[Source document Boundary: Start]

Post #1 Endometriosis and prostatitis.

 

Endometriosis is an important female reproductive system disease because it affects 5-10% of the reproductive age women. Of the affected women, 25% develop infertility (Moore, 2019). Many factors such as genetics, environmental and cellular factors are thought to contribute to development of endometriosis in women of child-bearing age (Huether and McCance, 2017).

 Endometriosis presents with pelvic pain and can be classified as either superficial peritoneal endometriosis, ovarian endometrioma, or deeply infiltrating endometriosis. Laparoscopic surgery is the preferred method of diagnosing endometriosis. As explained by Huether and McCance (2017). Prostatitis is inflammation of the prostate in males. It can be acute or chronic. The causes of Prostatitis can either be bacterial or non-bacterial. Bacterial prostatitis presents with signs and symptoms of urinary tract infection such as fever, dysuria and urinary retention and is treated with antibiotics. In non- bacterial infection, patients complains of dull ache that is continuous or spasmodic in the suprapubic, penile or inguinal areas. It is diagnosed by exclusion and its management is focused on relieving symptoms.

As noted by Schuppe et al (2017), there is no conclusive data as to whether prostatitis affects male fertility.  One difference between prostatitis and endometriosis is that endometriosis has been found to cause a high rate of infertility in affected females whereas there is no conclusive data that implicates prostatitis as a cause of male infertility.

[Source document Boundary: End]

Exercises to complete:
A. What share of women affected by endometriosis develop infertility, according to the post on endometriosis and prostatitis?
B. Please continue the post on endometriosis and prostatitis, picking up after its final sentence.

[Information provided Boundary: Start]

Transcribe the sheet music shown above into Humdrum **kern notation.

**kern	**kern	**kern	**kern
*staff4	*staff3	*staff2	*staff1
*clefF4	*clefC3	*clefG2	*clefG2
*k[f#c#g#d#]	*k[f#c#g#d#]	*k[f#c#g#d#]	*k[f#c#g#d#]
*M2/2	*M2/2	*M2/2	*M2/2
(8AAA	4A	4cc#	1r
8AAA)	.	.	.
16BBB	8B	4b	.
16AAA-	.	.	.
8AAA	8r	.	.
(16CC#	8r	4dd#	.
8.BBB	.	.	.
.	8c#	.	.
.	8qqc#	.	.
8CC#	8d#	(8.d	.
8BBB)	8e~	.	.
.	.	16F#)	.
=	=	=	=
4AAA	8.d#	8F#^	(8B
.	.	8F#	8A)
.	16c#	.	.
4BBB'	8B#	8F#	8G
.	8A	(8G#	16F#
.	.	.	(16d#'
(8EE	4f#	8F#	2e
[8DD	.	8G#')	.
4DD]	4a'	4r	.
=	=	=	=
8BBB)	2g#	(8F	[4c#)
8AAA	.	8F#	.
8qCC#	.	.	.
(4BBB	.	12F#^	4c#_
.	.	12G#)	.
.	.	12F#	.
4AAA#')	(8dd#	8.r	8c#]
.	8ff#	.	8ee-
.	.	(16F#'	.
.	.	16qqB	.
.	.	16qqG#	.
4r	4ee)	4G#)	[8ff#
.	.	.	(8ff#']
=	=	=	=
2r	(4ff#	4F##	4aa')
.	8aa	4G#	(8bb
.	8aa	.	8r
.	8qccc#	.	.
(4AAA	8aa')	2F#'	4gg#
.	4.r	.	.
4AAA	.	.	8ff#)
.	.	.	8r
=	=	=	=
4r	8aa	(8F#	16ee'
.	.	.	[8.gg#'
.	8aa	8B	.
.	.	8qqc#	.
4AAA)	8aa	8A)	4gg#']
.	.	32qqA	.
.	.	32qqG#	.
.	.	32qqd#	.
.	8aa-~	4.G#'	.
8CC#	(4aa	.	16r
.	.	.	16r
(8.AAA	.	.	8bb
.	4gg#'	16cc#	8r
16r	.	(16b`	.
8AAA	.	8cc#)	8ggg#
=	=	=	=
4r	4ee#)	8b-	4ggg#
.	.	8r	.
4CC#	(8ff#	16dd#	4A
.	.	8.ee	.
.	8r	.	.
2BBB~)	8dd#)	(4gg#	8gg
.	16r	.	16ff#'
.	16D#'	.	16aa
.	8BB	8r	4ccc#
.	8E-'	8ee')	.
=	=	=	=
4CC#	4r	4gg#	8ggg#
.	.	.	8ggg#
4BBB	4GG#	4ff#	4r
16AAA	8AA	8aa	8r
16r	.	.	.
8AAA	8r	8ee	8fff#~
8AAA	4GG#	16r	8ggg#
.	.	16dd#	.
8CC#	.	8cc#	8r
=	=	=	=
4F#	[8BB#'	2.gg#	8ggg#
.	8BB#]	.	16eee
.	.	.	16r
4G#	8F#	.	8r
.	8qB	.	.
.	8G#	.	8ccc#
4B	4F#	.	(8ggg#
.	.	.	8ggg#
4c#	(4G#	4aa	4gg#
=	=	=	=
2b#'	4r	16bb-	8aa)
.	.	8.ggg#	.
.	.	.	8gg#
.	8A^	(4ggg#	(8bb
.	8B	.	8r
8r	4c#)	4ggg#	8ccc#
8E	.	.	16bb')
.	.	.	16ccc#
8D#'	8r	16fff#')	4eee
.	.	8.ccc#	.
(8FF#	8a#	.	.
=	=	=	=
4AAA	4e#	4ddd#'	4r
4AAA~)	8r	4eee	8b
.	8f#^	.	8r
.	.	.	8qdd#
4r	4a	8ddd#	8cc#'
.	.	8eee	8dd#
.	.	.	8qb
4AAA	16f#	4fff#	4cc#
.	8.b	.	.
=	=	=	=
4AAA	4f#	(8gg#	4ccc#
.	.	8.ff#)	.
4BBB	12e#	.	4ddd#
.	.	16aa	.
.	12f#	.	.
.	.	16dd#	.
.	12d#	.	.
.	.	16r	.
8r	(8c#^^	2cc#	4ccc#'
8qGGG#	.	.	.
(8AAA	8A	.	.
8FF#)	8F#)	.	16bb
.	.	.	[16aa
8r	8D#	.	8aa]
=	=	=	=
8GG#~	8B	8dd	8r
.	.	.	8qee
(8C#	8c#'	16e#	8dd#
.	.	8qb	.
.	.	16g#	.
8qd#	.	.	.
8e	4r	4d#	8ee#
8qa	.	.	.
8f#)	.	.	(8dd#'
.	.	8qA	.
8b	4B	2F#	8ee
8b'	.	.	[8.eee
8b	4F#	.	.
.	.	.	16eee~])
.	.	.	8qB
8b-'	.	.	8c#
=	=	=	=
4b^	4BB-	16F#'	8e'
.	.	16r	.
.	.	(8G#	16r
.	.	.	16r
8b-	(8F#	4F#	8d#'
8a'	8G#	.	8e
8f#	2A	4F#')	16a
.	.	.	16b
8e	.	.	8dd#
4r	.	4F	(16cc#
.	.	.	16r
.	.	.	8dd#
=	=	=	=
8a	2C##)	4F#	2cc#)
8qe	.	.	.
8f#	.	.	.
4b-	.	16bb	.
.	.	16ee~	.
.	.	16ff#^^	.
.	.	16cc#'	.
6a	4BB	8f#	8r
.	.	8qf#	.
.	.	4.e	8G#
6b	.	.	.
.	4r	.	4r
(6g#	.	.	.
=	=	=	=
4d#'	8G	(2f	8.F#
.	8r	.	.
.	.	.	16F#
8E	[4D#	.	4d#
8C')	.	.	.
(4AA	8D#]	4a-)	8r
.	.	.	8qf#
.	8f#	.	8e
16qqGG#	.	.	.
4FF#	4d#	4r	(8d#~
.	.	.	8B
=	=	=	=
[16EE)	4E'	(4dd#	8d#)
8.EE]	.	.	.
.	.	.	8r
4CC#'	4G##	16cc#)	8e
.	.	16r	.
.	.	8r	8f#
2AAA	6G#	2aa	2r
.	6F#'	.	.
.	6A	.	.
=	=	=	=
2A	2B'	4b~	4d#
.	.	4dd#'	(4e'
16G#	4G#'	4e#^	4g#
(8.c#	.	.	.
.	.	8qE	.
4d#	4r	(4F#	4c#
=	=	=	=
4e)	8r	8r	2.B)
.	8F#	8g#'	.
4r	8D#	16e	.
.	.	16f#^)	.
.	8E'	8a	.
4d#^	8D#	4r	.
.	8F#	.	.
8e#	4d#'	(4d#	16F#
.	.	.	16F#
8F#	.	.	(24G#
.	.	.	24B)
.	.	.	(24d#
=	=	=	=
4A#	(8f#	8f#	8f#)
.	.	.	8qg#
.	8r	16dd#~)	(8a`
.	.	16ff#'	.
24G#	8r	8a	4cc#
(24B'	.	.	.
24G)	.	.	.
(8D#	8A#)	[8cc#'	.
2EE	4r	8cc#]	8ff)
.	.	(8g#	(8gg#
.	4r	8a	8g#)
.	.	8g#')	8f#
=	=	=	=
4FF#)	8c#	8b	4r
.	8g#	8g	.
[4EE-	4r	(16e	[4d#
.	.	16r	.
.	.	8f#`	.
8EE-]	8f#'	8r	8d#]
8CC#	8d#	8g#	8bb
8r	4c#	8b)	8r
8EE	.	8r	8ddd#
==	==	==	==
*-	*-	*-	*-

[Information provided Boundary: End]

Results of the tasks:
A. 25% of affected women develop infertility.

B.
 

 

Post #2 Pelvic Inflammatory disease and cancer of the testis.

Introduction

Both male and female reproductive systems are unique to each gender but share a common function of reproduction. In this discussion, I am going to discuss pelvic inflammatory disease in females and cancer of the testis in males. I will discuss their similarities and differences as well as how age influence treatment of both conditions.

 

Pathophysiology of Pelvic Inflammatory Disease (PID) and Age Factor

As defined by Czeyda-Pommersheim et al., (2017) Pelvic Inflammatory Disease (PID) is an acute ascending inflammatory disease that may involve any organ or multiple organ of the upper genital tract. This includes the uterus, fallopian tubes or the ovaries. In severe cases, the whole peritoneal cavity may be affected. As noted by Huether and McCance (2017), usually PID occurs as a result of sexually transmitted infections to the vulva and vagina such as chlamydia and gonorrhea., Organisms considered to be vaginal normal flora such as Gardnerella vaginalis, enteric gram-negative rods may also cause PID. Anaerobic bacteria may cause PID because they alter the vaginal Ph damaging the mucus plug that blocks the cervical canal. In elderly women Escherichia coli may cause PID (Czeyda-Pommersheim et al., 2017).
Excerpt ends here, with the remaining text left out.